Following the release of the Jenner & Block report on Wednesday, two high-ranking Blackhawks officials who were with the team in 2010 departed: General manager Stan Bowman resigned; senior director of hockey operations Al MacIsaac was fired. According to NHL.com, the league fined the team $2 million for flubbing the investigation – what league commissioner Gary Bettman called “inadequate internal procedures and insufficient and untimely response in the handling of matters.”
Quenneville, meanwhile, has had very little to say about the incident.
Chicago fired him in 2018 after a decade with the team, and Florida signed him to a six-year contract the following year. After last night’s game against the Bruins, Quenneville did not meet with the media as is customary.
In July, after the Jenner & Block was announced, the 63-year-old head coach gave the Associated Press a statement in which he asserted, “I first learned of these allegations through the media earlier this summer. I have contacted the Blackhawks organization to let them know I will support and participate in the independent review. Out of respect for all those involved, I won’t comment further while this matter is before the courts.”
Quenneville was reportedly scheduled to meet with Bettman to discuss the matter today in New York.
Former Blackhawks assistant general manager Kevin Cheveldayoff, who was also involved in the fallout from the allegations, is now GM of the NHL’s Winnipeg Jets. He too is set to meet with Bettman.
NHL.com quoted Bettman as saying he intends to”reserve judgment on [the] next steps, if any, with respect to” Quenneville and Cheveldayoff until after he meets with them.
During yesterday’s interview on Canada-based TSN (The Sports Network), Beach was asked about the aftermath of the alleged assault, seeing Aldrich celebrating with the Stanley Cup trophy.

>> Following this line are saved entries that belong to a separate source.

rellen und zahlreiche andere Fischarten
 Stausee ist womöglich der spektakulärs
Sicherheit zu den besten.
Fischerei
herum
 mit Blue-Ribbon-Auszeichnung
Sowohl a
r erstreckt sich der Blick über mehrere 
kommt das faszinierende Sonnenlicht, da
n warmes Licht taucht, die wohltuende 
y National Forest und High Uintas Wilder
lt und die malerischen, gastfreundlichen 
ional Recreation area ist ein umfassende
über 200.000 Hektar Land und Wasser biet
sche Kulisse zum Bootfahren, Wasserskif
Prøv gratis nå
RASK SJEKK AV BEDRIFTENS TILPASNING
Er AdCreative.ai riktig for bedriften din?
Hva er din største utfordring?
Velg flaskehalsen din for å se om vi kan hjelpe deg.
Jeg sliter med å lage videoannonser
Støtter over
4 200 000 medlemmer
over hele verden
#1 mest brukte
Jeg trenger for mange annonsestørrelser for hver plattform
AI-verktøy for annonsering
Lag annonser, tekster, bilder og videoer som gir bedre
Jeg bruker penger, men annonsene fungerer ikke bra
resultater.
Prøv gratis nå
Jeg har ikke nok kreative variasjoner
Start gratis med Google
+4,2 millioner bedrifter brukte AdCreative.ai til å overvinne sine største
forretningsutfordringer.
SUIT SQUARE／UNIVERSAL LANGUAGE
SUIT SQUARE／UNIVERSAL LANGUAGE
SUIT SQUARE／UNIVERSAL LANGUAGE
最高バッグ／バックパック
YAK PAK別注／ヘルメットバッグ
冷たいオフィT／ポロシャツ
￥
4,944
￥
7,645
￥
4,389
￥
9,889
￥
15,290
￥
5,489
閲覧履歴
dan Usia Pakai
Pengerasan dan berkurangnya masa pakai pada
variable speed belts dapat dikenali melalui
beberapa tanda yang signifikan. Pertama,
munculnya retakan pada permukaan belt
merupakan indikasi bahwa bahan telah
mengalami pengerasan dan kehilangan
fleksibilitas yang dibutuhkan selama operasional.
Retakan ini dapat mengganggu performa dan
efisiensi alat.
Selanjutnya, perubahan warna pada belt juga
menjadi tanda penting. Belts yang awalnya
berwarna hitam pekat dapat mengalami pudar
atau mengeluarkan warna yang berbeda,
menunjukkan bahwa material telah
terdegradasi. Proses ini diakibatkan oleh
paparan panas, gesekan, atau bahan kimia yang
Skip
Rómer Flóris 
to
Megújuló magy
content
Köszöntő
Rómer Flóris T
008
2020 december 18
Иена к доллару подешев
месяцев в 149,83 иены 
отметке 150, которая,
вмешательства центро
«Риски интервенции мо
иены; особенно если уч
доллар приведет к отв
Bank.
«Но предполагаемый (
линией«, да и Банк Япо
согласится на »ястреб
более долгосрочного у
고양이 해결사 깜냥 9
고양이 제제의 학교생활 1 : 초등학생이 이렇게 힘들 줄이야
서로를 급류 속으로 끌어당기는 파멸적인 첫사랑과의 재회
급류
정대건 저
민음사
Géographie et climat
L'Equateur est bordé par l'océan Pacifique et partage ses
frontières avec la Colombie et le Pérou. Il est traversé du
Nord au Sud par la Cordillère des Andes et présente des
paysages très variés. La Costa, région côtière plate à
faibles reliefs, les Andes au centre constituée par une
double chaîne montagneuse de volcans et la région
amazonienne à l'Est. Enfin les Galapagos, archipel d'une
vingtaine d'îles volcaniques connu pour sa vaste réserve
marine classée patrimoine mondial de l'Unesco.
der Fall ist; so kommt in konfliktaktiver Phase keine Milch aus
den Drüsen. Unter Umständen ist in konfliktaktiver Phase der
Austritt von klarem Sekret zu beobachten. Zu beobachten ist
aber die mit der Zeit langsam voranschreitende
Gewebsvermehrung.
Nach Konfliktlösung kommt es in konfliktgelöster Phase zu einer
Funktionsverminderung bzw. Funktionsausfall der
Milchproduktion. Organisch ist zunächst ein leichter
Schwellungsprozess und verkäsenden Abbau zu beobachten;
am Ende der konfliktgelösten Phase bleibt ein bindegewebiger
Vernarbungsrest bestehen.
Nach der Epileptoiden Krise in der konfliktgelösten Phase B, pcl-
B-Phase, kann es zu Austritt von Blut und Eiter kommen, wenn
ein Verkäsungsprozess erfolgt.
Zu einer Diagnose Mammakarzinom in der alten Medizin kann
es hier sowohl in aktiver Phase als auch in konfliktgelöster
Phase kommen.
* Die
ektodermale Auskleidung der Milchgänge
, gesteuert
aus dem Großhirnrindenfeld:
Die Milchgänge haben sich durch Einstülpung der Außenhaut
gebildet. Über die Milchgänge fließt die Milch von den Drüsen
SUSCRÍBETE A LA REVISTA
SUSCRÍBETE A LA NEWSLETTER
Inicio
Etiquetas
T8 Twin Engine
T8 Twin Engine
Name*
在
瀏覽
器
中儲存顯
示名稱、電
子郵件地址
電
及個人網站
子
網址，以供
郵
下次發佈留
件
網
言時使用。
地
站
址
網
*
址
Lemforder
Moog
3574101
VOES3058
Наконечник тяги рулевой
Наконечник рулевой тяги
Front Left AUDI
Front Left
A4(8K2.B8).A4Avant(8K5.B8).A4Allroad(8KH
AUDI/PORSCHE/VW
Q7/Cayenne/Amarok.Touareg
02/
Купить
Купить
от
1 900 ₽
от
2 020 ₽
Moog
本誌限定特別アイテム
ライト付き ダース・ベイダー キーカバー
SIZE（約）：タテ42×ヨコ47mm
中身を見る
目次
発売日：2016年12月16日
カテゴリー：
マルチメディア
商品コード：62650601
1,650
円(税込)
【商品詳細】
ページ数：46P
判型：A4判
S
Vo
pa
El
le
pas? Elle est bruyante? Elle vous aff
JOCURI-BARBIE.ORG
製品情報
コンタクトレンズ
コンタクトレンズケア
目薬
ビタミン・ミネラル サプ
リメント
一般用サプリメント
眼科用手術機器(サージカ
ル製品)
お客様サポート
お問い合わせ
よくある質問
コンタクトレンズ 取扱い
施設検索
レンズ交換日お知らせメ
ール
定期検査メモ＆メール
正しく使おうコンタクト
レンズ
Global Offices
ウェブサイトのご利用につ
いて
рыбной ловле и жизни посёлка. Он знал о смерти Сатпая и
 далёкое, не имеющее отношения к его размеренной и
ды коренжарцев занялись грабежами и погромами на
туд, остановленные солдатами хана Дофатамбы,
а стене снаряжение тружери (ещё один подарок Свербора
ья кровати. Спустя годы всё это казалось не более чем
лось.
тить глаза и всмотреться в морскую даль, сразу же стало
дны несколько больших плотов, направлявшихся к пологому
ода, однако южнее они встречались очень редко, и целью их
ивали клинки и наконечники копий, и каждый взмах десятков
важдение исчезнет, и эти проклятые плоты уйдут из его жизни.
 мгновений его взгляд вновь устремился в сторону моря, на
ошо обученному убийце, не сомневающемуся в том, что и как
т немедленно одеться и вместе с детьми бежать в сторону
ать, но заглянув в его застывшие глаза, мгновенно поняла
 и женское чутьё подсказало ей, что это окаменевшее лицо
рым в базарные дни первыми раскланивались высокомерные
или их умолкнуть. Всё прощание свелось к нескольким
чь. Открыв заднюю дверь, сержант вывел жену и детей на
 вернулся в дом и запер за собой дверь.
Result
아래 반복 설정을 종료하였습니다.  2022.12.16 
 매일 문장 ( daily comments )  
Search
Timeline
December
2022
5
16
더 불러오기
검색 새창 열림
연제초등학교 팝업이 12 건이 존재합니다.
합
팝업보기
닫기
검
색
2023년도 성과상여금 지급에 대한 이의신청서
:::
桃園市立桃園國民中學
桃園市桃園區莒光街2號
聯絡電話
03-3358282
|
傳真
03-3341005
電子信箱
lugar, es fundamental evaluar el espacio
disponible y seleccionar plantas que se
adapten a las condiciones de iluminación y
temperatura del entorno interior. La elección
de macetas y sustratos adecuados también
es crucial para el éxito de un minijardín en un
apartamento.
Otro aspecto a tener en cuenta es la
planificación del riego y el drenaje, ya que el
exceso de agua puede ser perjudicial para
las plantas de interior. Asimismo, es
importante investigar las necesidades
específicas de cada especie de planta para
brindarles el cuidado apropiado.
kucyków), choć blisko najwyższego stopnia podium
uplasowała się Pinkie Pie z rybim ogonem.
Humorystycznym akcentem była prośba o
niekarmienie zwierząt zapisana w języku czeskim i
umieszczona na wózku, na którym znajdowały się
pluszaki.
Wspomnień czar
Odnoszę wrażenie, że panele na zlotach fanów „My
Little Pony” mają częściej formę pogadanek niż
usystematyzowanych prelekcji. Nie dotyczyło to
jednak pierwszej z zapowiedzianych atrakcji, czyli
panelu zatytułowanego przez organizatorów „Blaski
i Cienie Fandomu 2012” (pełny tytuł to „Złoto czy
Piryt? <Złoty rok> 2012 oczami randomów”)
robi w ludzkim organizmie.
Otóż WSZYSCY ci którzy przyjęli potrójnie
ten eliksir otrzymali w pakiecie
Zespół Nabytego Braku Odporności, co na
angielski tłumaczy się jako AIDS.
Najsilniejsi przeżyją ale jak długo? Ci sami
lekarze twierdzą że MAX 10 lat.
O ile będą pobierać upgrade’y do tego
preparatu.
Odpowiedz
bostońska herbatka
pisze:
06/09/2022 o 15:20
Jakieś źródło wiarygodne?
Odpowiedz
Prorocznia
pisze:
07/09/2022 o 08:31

“The only way I could describe it was that I felt sick, I felt sick to my stomach…,” he said. “[T]o see him paraded around lifting the Cup, at the parade, at the team pictures, at celebrations, it made me feel like nothing. It made me feel like I didn’t exist. It made me feel like, that I wasn’t important and – it made me feel like he was in the right and I was wrong. And that’s also what [Blackhawks’ mental skills coach and team counselor Jim Gary] ‘Doc’ Gary told me – that it was my fault because I put myself in that situation. And the combination of these and him being paraded around, then letting him take the Stanley Cup to a high school with kids after they knew what had happened. There’re not words to describe it…there really isn’t.”